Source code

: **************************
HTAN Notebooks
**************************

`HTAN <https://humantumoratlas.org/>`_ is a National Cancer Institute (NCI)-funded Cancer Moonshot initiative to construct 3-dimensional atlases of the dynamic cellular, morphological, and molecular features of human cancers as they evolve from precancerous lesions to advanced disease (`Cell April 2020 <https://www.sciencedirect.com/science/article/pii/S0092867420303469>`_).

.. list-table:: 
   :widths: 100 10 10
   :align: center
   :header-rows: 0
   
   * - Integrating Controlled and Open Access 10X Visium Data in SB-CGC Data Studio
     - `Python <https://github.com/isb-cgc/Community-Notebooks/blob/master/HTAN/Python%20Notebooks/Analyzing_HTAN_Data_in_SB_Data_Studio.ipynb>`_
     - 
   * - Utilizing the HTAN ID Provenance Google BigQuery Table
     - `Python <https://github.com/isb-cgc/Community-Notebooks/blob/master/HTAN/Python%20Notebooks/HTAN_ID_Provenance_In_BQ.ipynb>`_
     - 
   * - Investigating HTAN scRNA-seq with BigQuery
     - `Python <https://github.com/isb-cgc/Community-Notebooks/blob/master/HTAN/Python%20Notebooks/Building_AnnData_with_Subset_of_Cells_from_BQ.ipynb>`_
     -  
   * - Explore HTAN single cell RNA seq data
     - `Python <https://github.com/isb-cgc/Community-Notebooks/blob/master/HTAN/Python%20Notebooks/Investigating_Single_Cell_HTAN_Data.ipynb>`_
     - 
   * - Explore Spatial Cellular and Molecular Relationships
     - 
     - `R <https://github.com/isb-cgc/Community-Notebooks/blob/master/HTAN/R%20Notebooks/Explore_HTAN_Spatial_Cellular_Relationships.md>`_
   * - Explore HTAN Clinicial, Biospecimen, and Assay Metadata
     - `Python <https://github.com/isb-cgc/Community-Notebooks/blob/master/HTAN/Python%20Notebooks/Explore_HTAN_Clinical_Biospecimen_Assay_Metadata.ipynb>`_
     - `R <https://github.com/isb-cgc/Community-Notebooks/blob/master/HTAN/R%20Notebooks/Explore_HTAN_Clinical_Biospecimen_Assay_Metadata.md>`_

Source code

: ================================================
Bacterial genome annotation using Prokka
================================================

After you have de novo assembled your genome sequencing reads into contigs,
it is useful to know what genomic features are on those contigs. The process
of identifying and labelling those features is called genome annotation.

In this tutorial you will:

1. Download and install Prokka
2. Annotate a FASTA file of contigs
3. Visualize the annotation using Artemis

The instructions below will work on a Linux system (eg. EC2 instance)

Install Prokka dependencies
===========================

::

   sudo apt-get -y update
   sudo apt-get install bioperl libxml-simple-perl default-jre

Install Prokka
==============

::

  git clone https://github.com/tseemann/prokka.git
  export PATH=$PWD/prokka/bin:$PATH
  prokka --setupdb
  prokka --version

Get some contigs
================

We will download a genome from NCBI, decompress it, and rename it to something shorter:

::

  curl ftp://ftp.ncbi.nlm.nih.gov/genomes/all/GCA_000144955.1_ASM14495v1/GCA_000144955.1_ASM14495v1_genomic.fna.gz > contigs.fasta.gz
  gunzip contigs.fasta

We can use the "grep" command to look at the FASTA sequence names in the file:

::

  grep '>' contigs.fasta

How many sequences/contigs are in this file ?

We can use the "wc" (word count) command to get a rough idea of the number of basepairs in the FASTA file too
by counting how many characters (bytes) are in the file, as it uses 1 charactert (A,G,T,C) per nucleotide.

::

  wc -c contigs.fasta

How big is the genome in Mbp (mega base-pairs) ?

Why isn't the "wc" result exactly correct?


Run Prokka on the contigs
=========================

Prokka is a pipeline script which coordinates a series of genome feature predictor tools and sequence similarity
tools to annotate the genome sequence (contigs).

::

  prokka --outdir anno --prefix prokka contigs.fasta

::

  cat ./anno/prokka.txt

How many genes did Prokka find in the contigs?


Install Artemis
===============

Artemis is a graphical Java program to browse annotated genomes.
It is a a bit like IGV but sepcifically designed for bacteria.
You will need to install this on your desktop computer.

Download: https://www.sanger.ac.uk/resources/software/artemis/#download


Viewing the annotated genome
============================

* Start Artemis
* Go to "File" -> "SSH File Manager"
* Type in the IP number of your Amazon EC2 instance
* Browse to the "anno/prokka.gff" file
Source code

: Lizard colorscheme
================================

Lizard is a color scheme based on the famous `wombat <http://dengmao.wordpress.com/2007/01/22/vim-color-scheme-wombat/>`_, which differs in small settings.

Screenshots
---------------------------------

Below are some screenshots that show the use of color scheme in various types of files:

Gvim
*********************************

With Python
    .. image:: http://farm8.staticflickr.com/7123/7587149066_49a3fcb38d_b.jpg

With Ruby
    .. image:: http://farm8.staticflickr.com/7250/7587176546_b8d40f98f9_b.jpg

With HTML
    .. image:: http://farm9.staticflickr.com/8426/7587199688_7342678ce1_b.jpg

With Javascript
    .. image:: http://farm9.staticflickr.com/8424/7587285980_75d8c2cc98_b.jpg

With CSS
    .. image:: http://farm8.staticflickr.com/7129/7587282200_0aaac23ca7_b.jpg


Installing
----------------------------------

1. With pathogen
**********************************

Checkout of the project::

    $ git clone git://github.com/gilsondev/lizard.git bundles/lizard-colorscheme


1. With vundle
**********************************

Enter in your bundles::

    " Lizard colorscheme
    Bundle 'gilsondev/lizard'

- - - - -

__Task prompt__: Look above for the line holding "is a National". Print it and every line after it, exactly, through the line holding "Google BigQuery Table".

__Solution to this task__:
`HTAN <https://humantumoratlas.org/>`_ is a National Cancer Institute (NCI)-funded Cancer Moonshot initiative to construct 3-dimensional atlases of the dynamic cellular, morphological, and molecular features of human cancers as they evolve from precancerous lesions to advanced disease (`Cell April 2020 <https://www.sciencedirect.com/science/article/pii/S0092867420303469>`_).

.. list-table:: 
   :widths: 100 10 10
   :align: center
   :header-rows: 0
   
   * - Integrating Controlled and Open Access 10X Visium Data in SB-CGC Data Studio
     - `Python <https://github.com/isb-cgc/Community-Notebooks/blob/master/HTAN/Python%20Notebooks/Analyzing_HTAN_Data_in_SB_Data_Studio.ipynb>`_
     - 
   * - Utilizing the HTAN ID Provenance Google BigQuery Table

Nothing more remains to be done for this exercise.